R3 launches Corda Network with nonprofit Corda Network Foundation as governor
The Corda regime is stepping out into the world.
- The Corda Network has been launched under the Corda Network Foundation nonprofit.
- The foundation will be democratically elected by participants. Like all solutions, it's imperfect in its own ways.
- It remains to be seen how reliable the governance mechanisms are regarded as being.
R3 has launched its blockchain, the Corda Network, according to an R3 press release. The new blockchain will be governed by the purpose-built Corda Network Foundation, a nonprofit created to reign over the network.
The Corda Network Foundation's board will be comprised of directors drawn from participants on the network who will be elected by members of the Corda Network. The press release assures that the board's decision making will be transparent and available to all network members.
Let the backroom shenanigans commence
"The governance system is inherent to the success of Corda Network. Involving many customers and esteemed partners illustrates the quality of the overall governance design and we are extremely proud having been invited to the Trust Root Ceremony at R3 headquarters," explained Manuel Sevilla, chief digital officer at Capgemini business services, a Corda participant.
Of course, once you start looking for "esteemed" partners you need someone to subjectively decide which partners are and aren't "esteemed".
"The launch of Corda Network is a wonderful signal for the entire Corda community and CorDapp developers that they will be able to bring their application to a truly open platform, supported by a non-biased operator," agreed Frederic Dalibard of Natixis, also a Corda participant.
Of course, Corda Network Foundation board members will be drawn exclusively from those who have express interests in the Corda network as a participant. It might be, almost by definition, unable to be entirely non-biased. It's almost guaranteed that all Corda Network Foundation board members will have goals beyond the strictest bounds of their role as a board member. A draft of the Corda Network Foundation constitution suggests only 11 directors, and also suggests that the foundation's "transparency" will be limited mostly to publishing approved discussion minutes. The discussions themselves will still be behind closed doors.
A cynic might reasonably assume that the primary purpose of the Corda Network Foundation will be to maximise the profits of a relatively small group of participants. While the constitution aims to ensure that foundation board members are drawn from a diverse range of industries, are of a diverse range of geographies and share few common goals outside the sanctity of the Corda network itself, it's easier said than done.
Corda certainly falls short of the level of decentralisation, censorship-resistance and immutability envisioned by public blockchains, but that's not necessarily a bad thing.
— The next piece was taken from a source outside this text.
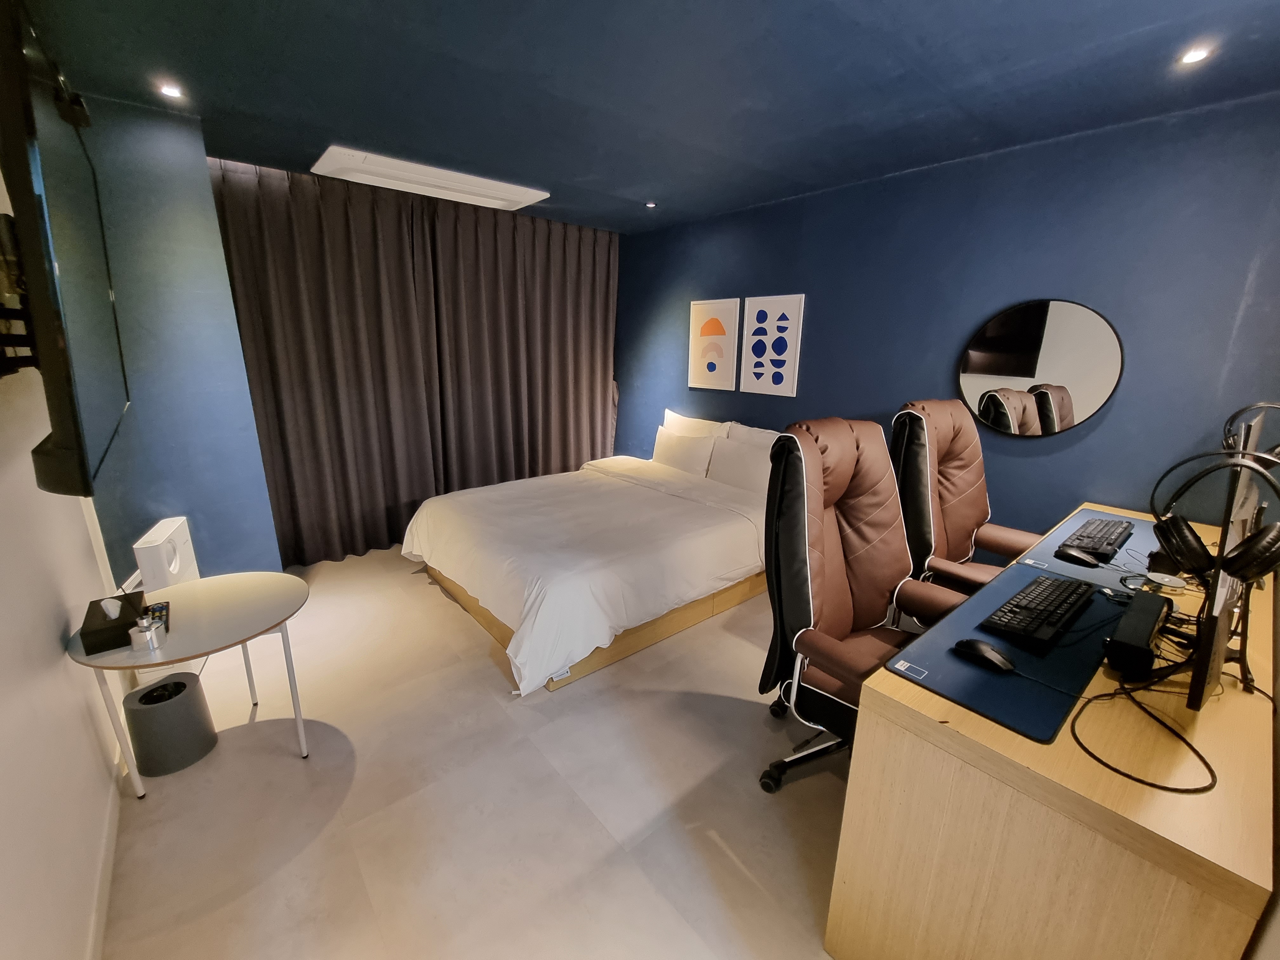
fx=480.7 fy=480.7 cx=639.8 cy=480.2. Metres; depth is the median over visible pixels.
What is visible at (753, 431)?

True immutability is scary and potentially quite dangerous, and is in some ways incompatible with the objectives of a large business which needs to be able to comply with the regulatory requests.
On the other hand, it means the foundation might eventually find itself as the arbiter of questions with no answers, and that it's still a distinct entity which can be targeted from outside. Should the Corda Network foundation let itself be swayed by threats and lawsuits? Is it in the best interests of the network to comply with threats, or to push back against them? What if one foundation member starts insider trading on the information they find out during the meetings, or gives a competitive advantage to their buddies by sharing key information before it's publicly known?
And there's also a reason to expect that this type of governance structure naturally limits the size and importance of the applications which can be built on Corda.
For example, Thailand is experimenting with a prototype national digital currency on the R3 blockchain. But it will likely never be a good idea to hand control over something like an entire national currency to an organisation which will be changing unpredictably and uncontrollable over time. At the same time, the most ambitious world-spanning projects might find themselves steering clear of something as potentially unpredictable as Corda.
But at least the Corda democratic oligarchy might be more useful than EOS' pseudo-democracy, and it might still go a long way towards solving the current need for a "ground level" blockchain fabric to underpin a wide range of applications.